The annual Freshman Fathers Weekend, February 26-28, was expected to attract more than three hundred fathers of '57 men, a record number for the program that was inaugurated four years ago. A dinner, talks by President Dickey and Dean Morse, and freshman basketball and hockey games were part of the organized program. The Rev. Llewellyn Diplock, father of Llewellyn R. Diplock '57 of Williamsport, Pa., was guest preacher at a freshman service in Rollins Chapel on Sunday, the 28 th.

f A weekend guide service for visitors to the College began last month under the joint sponsorship of Green Key and the college administration. The free information and guide service will operate from College Hall every Saturday and Sunday afternoon from 1 to 5 while the College is in session. Five students have been chosen to operate the service, and they also will be available during the week by special arrangement through the Admissions Office. Alumni knowing of visits to Dartmouth by persons who will want a guided tour of the campus may make certain of guide service by contacting F. Gardiner Bridge in the Admissions Office.

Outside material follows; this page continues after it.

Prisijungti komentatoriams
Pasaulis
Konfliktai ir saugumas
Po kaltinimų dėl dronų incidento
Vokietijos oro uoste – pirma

The New England Colleges Fund, in which Dartmouth is a participant along with 22 other independent liberal arts institutions in New England, received $53,505 from 47 business and industrial firms during the fall of 1953. Justin A. Stanley '33, Vice President of the College, expressed thanks from Dartmouth and said, "This evidence of the willingness of industry to lend its understanding and support is indeed gratifying to those who have the heavy responsibility of maintaining our liberal arts colleges as truly independent and vital institutions. It seems to me that New England industry has responded most generously to the appeal of the Fund, considering the short time it has been in existence."

Among the country's 59 recipients of Rotary International Fellowships, offered for graduate study abroad, are Lawrence S. Martz Jr. '54, of Pontiac, Mich., and Matthew W. Cooney Jr. '50, of Rockport, Mass. Both received grants for the year

Martz, who is editor of Dart and managing editor of The Dartmouth, plans to study communications next year at Oxford University in England. He has been active in publications throughout his college career. Cooney, a teacher of English at Gloucester High School, has been on leave of absence during the past year to study at the University of Edinburgh in Scotland and will continue his studies toward the Ph.D. degree in English Literature at the University of New Zealand.

Rotary International Fellowships carry grants ranging from $1800 to 13400 a year, depending upon need and the type of program the student desires to pursue. Now offered for the eighth year, the fellowships have been awarded to 595 scholars, both men and women, from 56 countries.